Records for processing:
________________________

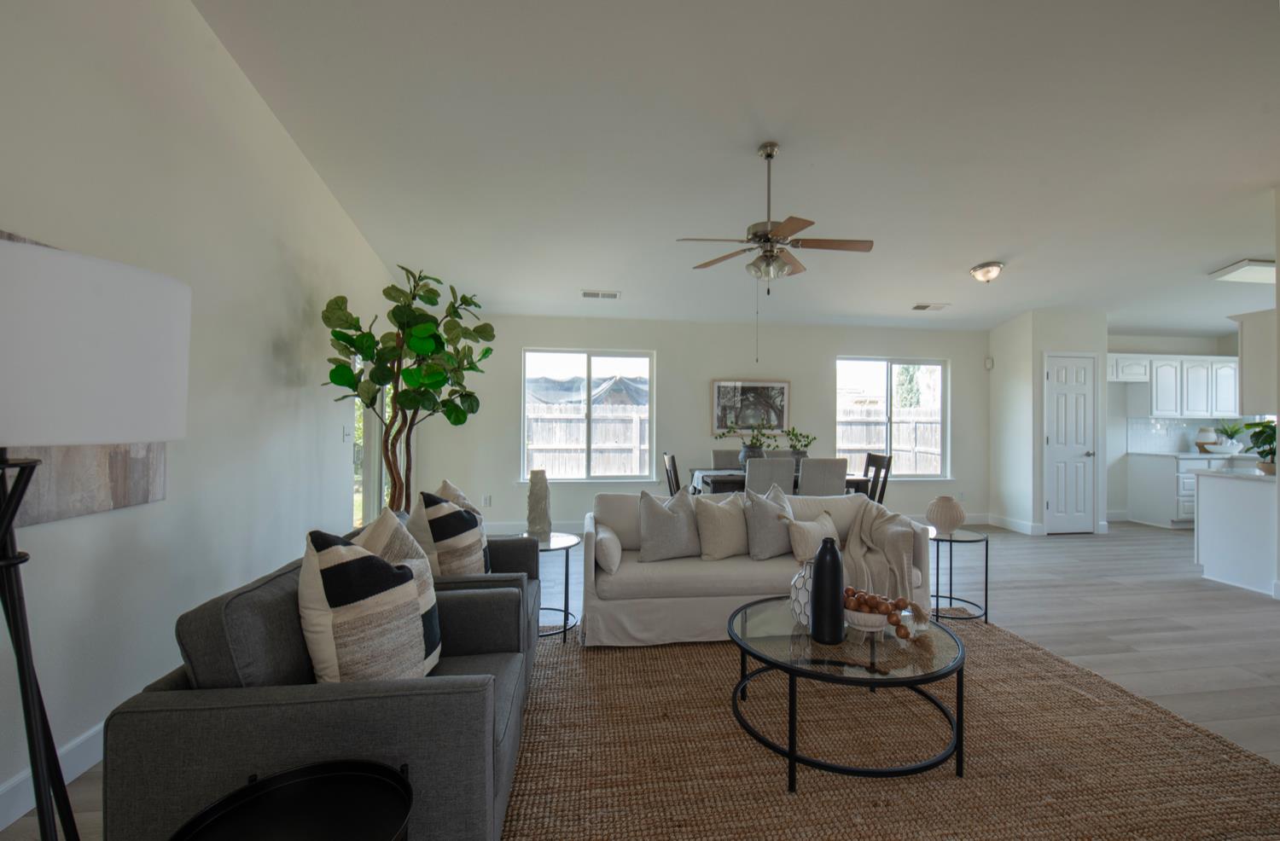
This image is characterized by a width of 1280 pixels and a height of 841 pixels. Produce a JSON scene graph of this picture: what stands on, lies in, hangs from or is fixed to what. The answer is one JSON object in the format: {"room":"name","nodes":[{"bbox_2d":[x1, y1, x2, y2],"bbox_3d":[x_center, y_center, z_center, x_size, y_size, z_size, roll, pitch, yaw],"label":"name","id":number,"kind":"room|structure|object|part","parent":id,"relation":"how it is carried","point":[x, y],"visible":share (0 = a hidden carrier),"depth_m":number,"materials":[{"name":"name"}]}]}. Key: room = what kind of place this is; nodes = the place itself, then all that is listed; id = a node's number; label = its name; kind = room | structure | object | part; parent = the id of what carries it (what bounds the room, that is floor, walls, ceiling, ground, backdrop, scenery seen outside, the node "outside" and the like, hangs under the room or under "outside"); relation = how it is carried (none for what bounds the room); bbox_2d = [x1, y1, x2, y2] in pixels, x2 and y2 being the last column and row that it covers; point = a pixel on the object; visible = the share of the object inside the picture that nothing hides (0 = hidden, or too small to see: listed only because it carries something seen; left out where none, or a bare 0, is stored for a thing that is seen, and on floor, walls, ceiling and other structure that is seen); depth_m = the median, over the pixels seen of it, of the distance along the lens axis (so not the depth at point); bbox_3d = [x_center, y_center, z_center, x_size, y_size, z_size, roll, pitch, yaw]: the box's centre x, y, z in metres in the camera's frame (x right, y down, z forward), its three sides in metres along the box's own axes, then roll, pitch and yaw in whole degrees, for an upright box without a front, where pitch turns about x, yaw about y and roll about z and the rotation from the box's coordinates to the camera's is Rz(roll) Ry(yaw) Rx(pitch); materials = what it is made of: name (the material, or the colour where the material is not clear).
{"room":"living room","nodes":[
{"label":"living room","id":0,"kind":"room"},
{"bbox_2d":[0,0,406,825],"bbox_3d":[-2.046,-0.537,1.586,0.167,3.677,8.423,0,0,-7],"label":"left wall","id":1,"kind":"structure","parent":0,"point":[166,507],"depth_m":2.33,"materials":[{"name":"white paint"}]},
{"bbox_2d":[0,720,105,831],"bbox_3d":[-1.979,1.203,1.511,0.016,0.125,7.488,0,0,-7],"label":"baseboard","id":2,"kind":"structure","parent":1,"relation":"attached to","point":[84,737],"depth_m":1.76,"materials":[{"name":"white paint"}]},
{"bbox_2d":[0,230,171,527],"bbox_3d":[-1.993,-0.128,1.759,0.033,0.919,0.981,0,0,-7],"label":"wall art","id":3,"kind":"object","parent":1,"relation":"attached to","point":[35,519],"visible":0.27,"depth_m":1.86,"materials":[{"name":"brown"}]},
{"bbox_2d":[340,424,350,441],"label":"light switch","id":4,"kind":"object","parent":1,"relation":"attached to","point":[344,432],"visible":0.98,"depth_m":4.12,"materials":[{"name":"white plastic"}]},
{"bbox_2d":[352,361,391,528],"bbox_3d":[-2.530,0.249,4.946,0.125,2.087,1.709,0,0,-7],"label":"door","id":5,"kind":"structure","parent":1,"relation":"in","point":[384,477],"depth_m":4.76,"materials":[{"name":"glass"}]},
{"bbox_2d":[0,520,1279,840],"bbox_3d":[2.985,1.371,2.529,10.196,0.104,8.904,0,0,-7],"label":"floor","id":6,"kind":"structure","parent":0,"point":[1120,594],"depth_m":3.40,"materials":[{"name":"grey wood"}]},
{"bbox_2d":[0,233,191,840],"bbox_3d":[-1.114,0.484,0.908,0.481,1.550,0.491,0,0,-7],"label":"floor lamp","id":7,"kind":"object","parent":6,"relation":"on","point":[3,529],"visible":0.99,"depth_m":0.88,"materials":[{"name":"metal"}]},
{"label":"drum shade","id":8,"kind":"part","parent":7,"relation":"part of","materials":[{"name":"white fabric"}]},
{"bbox_2d":[168,757,413,840],"bbox_3d":[-0.668,1.009,0.965,0.447,0.495,0.447,0,0,-7],"label":"round side table","id":9,"kind":"object","parent":6,"relation":"on","point":[342,775],"visible":0.99,"depth_m":1.06,"materials":[{"name":"black"}]},
{"bbox_2d":[319,264,494,514],"bbox_3d":[-1.641,0.063,3.761,1.081,2.392,1.171,0,0,12],"label":"fiddle leaf fig","id":10,"kind":"object","parent":6,"relation":"on","point":[443,404],"visible":0.87,"depth_m":3.66,"materials":[{"name":"green plant"}]},
{"bbox_2d":[527,529,579,643],"bbox_3d":[-0.608,1.001,3.183,0.457,0.563,0.475,0,0,-7],"label":"side table","id":11,"kind":"object","parent":6,"relation":"on","point":[567,567],"visible":0.56,"depth_m":3.10,"materials":[{"name":"black metal"}]},
{"bbox_2d":[524,469,552,540],"bbox_3d":[-0.650,0.528,3.249,0.154,0.439,0.153,0,0,-7],"label":"white vase","id":12,"kind":"object","parent":11,"relation":"on","point":[539,497],"visible":0.99,"depth_m":3.20,"materials":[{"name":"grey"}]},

________________________

Description of the task: Print the listing exactly, pictures excluded.

Reply to the task:
This image is characterized by a width of 1280 pixels and a height of 841 pixels. Produce a JSON scene graph of this picture: what stands on, lies in, hangs from or is fixed to what. The answer is one JSON object in the format: {"room":"name","nodes":[{"bbox_2d":[x1, y1, x2, y2],"bbox_3d":[x_center, y_center, z_center, x_size, y_size, z_size, roll, pitch, yaw],"label":"name","id":number,"kind":"room|structure|object|part","parent":id,"relation":"how it is carried","point":[x, y],"visible":share (0 = a hidden carrier),"depth_m":number,"materials":[{"name":"name"}]}]}. Key: room = what kind of place this is; nodes = the place itself, then all that is listed; id = a node's number; label = its name; kind = room | structure | object | part; parent = the id of what carries it (what bounds the room, that is floor, walls, ceiling, ground, backdrop, scenery seen outside, the node "outside" and the like, hangs under the room or under "outside"); relation = how it is carried (none for what bounds the room); bbox_2d = [x1, y1, x2, y2] in pixels, x2 and y2 being the last column and row that it covers; point = a pixel on the object; visible = the share of the object inside the picture that nothing hides (0 = hidden, or too small to see: listed only because it carries something seen; left out where none, or a bare 0, is stored for a thing that is seen, and on floor, walls, ceiling and other structure that is seen); depth_m = the median, over the pixels seen of it, of the distance along the lens axis (so not the depth at point); bbox_3d = [x_center, y_center, z_center, x_size, y_size, z_size, roll, pitch, yaw]: the box's centre x, y, z in metres in the camera's frame (x right, y down, z forward), its three sides in metres along the box's own axes, then roll, pitch and yaw in whole degrees, for an upright box without a front, where pitch turns about x, yaw about y and roll about z and the rotation from the box's coordinates to the camera's is Rz(roll) Ry(yaw) Rx(pitch); materials = what it is made of: name (the material, or the colour where the material is not clear).
{"room":"living room","nodes":[
{"label":"living room","id":0,"kind":"room"},
{"bbox_2d":[0,0,406,825],"bbox_3d":[-2.046,-0.537,1.586,0.167,3.677,8.423,0,0,-7],"label":"left wall","id":1,"kind":"structure","parent":0,"point":[166,507],"depth_m":2.33,"materials":[{"name":"white paint"}]},
{"bbox_2d":[0,720,105,831],"bbox_3d":[-1.979,1.203,1.511,0.016,0.125,7.488,0,0,-7],"label":"baseboard","id":2,"kind":"structure","parent":1,"relation":"attached to","point":[84,737],"depth_m":1.76,"materials":[{"name":"white paint"}]},
{"bbox_2d":[0,230,171,527],"bbox_3d":[-1.993,-0.128,1.759,0.033,0.919,0.981,0,0,-7],"label":"wall art","id":3,"kind":"object","parent":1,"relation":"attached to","point":[35,519],"visible":0.27,"depth_m":1.86,"materials":[{"name":"brown"}]},
{"bbox_2d":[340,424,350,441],"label":"light switch","id":4,"kind":"object","parent":1,"relation":"attached to","point":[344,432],"visible":0.98,"depth_m":4.12,"materials":[{"name":"white plastic"}]},
{"bbox_2d":[352,361,391,528],"bbox_3d":[-2.530,0.249,4.946,0.125,2.087,1.709,0,0,-7],"label":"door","id":5,"kind":"structure","parent":1,"relation":"in","point":[384,477],"depth_m":4.76,"materials":[{"name":"glass"}]},
{"bbox_2d":[0,520,1279,840],"bbox_3d":[2.985,1.371,2.529,10.196,0.104,8.904,0,0,-7],"label":"floor","id":6,"kind":"structure","parent":0,"point":[1120,594],"depth_m":3.40,"materials":[{"name":"grey wood"}]},
{"bbox_2d":[0,233,191,840],"bbox_3d":[-1.114,0.484,0.908,0.481,1.550,0.491,0,0,-7],"label":"floor lamp","id":7,"kind":"object","parent":6,"relation":"on","point":[3,529],"visible":0.99,"depth_m":0.88,"materials":[{"name":"metal"}]},
{"label":"drum shade","id":8,"kind":"part","parent":7,"relation":"part of","materials":[{"name":"white fabric"}]},
{"bbox_2d":[168,757,413,840],"bbox_3d":[-0.668,1.009,0.965,0.447,0.495,0.447,0,0,-7],"label":"round side table","id":9,"kind":"object","parent":6,"relation":"on","point":[342,775],"visible":0.99,"depth_m":1.06,"materials":[{"name":"black"}]},
{"bbox_2d":[319,264,494,514],"bbox_3d":[-1.641,0.063,3.761,1.081,2.392,1.171,0,0,12],"label":"fiddle leaf fig","id":10,"kind":"object","parent":6,"relation":"on","point":[443,404],"visible":0.87,"depth_m":3.66,"materials":[{"name":"green plant"}]},
{"bbox_2d":[527,529,579,643],"bbox_3d":[-0.608,1.001,3.183,0.457,0.563,0.475,0,0,-7],"label":"side table","id":11,"kind":"object","parent":6,"relation":"on","point":[567,567],"visible":0.56,"depth_m":3.10,"materials":[{"name":"black metal"}]},
{"bbox_2d":[524,469,552,540],"bbox_3d":[-0.650,0.528,3.249,0.154,0.439,0.153,0,0,-7],"label":"white vase","id":12,"kind":"object","parent":11,"relation":"on","point":[539,497],"visible":0.99,"depth_m":3.20,"materials":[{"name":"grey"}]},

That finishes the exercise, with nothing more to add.